**Questions**
1. Please output the code review comment from "Starting i at 4" up to and including "in my opinion.".
2. Answer these questions from the code review comment:
(a) At what value does i start in the approach the comment finds harder to understand?
(b) What kind of architecture does the checksum technique assume it is running on?
(c) What does the reviewer consider sufficient to address the checksum concern?

Starting i at 4 and then accessing data[ i - # ] seems a lot harder to understand than starting i at 0 and accessing data[ i + # ]. I think this is the first time I've ever seen it done this way. It's not wrong, it's just different from what 99% of programmers would do, so it takes longer to understand. Note that your checksum technique assumes it's running on a little endian architecture. That's probably fine here, but it's worth noting that there are other architectures out there where this would produce incorrect results. A comment explicitly pointing that out would be sufficient here, in my opinion.

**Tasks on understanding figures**
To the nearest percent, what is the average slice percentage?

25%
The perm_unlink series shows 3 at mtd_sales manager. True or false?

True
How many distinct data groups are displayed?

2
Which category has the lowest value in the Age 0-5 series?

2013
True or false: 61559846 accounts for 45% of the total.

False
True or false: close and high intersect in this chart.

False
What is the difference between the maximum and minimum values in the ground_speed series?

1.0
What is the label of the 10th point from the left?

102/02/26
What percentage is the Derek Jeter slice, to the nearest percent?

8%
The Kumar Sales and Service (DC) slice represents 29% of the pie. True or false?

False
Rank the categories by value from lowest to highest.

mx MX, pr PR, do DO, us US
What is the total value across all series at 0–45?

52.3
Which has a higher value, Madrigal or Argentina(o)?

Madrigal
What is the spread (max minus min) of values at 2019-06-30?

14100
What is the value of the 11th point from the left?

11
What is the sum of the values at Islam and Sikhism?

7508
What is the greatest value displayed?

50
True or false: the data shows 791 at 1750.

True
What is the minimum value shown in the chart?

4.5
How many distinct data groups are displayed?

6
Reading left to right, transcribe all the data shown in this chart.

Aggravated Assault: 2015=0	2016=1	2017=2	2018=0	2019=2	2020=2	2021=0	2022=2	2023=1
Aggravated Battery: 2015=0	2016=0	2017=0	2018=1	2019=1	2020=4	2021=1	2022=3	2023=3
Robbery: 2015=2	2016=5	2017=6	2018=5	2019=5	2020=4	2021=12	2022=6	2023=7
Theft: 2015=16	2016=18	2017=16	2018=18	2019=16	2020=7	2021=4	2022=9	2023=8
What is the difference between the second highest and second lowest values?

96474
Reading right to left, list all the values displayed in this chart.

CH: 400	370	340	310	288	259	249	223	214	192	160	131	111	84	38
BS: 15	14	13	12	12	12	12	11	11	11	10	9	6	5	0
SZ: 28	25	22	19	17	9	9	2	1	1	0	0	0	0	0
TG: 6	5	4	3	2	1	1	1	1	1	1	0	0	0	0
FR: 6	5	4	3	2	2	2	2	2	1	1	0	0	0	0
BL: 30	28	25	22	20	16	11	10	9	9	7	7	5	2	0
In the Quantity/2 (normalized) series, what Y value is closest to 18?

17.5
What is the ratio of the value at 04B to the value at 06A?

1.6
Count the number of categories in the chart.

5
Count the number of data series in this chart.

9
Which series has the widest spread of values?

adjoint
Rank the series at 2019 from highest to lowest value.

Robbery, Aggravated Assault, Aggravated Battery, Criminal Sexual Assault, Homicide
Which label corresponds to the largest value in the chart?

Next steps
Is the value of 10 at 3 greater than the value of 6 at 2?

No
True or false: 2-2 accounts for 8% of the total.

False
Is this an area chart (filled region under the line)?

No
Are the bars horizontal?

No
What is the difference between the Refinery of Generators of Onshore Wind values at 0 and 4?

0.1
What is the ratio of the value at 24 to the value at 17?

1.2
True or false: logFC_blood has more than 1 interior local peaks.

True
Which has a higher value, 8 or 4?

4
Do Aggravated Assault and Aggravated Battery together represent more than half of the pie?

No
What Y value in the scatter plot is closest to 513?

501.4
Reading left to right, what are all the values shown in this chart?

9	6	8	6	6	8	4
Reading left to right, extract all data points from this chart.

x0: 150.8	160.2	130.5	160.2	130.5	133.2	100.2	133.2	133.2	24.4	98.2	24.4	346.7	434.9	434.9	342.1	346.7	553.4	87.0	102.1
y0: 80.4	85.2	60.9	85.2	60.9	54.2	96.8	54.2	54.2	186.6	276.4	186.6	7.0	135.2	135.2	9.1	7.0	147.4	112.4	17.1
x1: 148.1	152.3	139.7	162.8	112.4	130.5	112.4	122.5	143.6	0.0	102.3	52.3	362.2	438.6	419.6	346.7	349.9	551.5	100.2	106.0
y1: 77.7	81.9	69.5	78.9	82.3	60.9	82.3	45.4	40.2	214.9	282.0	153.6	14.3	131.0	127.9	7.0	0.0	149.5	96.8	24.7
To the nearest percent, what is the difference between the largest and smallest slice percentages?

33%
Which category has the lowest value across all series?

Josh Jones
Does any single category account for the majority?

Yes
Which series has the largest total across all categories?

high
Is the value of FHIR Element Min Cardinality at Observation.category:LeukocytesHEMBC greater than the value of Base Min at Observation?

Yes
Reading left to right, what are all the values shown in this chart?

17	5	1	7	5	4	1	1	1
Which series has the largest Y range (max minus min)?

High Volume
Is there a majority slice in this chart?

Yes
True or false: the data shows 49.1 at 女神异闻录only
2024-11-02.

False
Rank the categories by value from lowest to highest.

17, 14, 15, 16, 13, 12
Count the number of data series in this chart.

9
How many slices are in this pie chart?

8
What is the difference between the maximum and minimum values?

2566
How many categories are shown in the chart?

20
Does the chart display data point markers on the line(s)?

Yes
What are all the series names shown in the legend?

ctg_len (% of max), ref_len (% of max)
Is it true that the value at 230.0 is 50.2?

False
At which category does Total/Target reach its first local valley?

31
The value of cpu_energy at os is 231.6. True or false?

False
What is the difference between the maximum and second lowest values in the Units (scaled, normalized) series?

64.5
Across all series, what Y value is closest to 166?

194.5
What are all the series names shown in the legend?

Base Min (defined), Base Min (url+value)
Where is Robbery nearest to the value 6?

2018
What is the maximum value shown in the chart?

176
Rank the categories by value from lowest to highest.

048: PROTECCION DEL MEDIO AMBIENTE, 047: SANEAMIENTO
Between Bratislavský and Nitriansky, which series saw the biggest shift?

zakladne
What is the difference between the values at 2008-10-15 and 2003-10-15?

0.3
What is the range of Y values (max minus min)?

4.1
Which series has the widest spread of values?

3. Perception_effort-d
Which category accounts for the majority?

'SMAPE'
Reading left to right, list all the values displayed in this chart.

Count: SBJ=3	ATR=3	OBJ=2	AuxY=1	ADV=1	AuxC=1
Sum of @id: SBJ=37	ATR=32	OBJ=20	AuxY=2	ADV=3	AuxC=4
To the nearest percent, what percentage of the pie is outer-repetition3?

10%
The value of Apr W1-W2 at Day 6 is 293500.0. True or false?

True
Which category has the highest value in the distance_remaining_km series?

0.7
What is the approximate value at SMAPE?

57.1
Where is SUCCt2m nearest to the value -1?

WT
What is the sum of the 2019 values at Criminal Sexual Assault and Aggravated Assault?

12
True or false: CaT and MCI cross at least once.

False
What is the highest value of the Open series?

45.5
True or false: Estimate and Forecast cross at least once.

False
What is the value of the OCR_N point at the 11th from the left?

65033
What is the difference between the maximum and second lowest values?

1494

**Answers per task**
1.
Starting i at 4 and then accessing data[ i - # ] seems a lot harder to understand than starting i at 0 and accessing data[ i + # ]. I think this is the first time I've ever seen it done this way. It's not wrong, it's just different from what 99% of programmers would do, so it takes longer to understand. Note that your checksum technique assumes it's running on a little endian architecture. That's probably fine here, but it's worth noting that there are other architectures out there where this would produce incorrect results. A comment explicitly pointing that out would be sufficient here, in my opinion.

2.
(a) 4
(b) A little endian architecture
(c) A comment explicitly pointing out the assumption